◆ Exercise details
List every distinct username that appears as a post header in the forum thread below on registering mini goats.

◆ Passage to read

# Lowdown on Registering Minis?



## Gooseberry Creek (Jun 3, 2020)

I am trying to breed a ADGA Lamancha doe and a ADGA registered Nigerian Dwarf buck. Where all can their babies be registered? Is it only to Mini Dairy Goat Association? Or are there other places I should register babies? Trying to see what is best. Thanks


----------



## Sfgwife (Feb 18, 2018)

Gooseberry Creek said:


> I am trying to breed a ADGA Lamancha doe and a ADGA registered Nigerian Dwarf buck. Where all can their babies be registered? Is it only to Mini Dairy Goat Association? Or are there other places I should register babies? Trying to see what is best. Thanks


I think most mini breeders use the mdga for registration.


----------



## happybleats (Sep 12, 2010)

Yes. MDGA. I breed mini Lamancha as well..this is who I use. I dont think there is another place.


----------



## Gooseberry Creek (Jun 3, 2020)

(Extracted page text data)
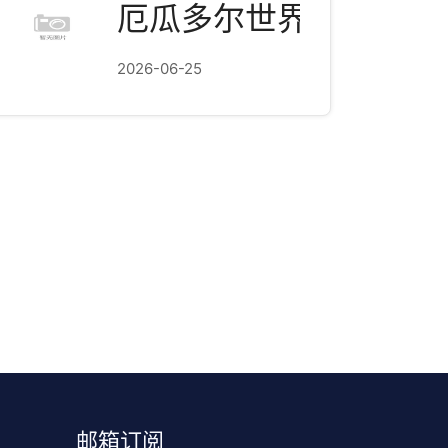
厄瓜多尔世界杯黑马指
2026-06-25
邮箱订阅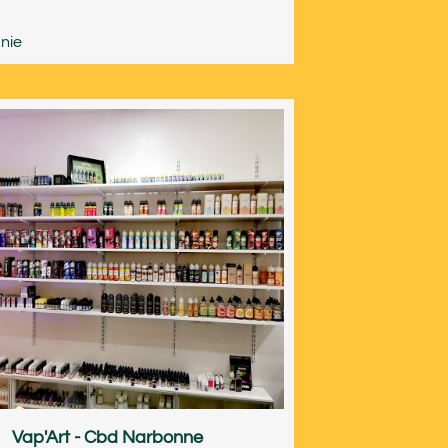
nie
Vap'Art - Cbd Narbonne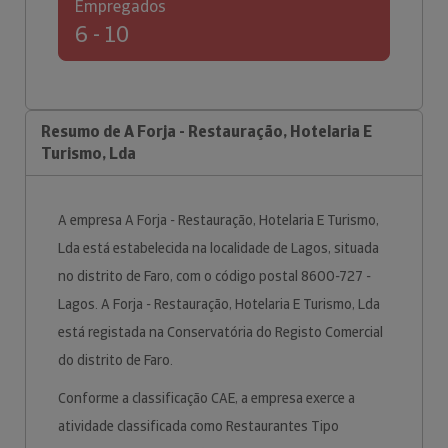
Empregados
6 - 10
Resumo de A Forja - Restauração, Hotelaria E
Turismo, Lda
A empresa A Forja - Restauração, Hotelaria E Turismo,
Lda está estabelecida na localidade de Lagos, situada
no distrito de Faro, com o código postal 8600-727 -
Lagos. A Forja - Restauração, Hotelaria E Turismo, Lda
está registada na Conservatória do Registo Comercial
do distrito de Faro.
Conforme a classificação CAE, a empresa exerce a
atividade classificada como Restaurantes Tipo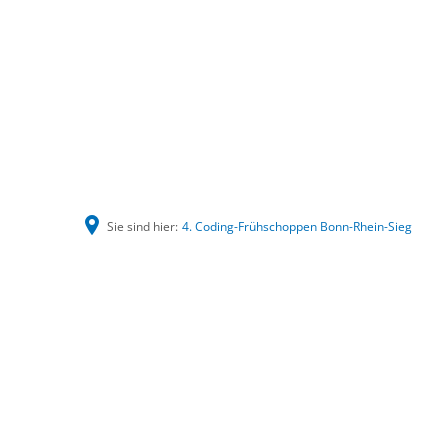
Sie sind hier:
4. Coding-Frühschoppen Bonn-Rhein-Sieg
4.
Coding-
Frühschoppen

◆ Problem solution
Gooseberry Creek, Sfgwife, happybleats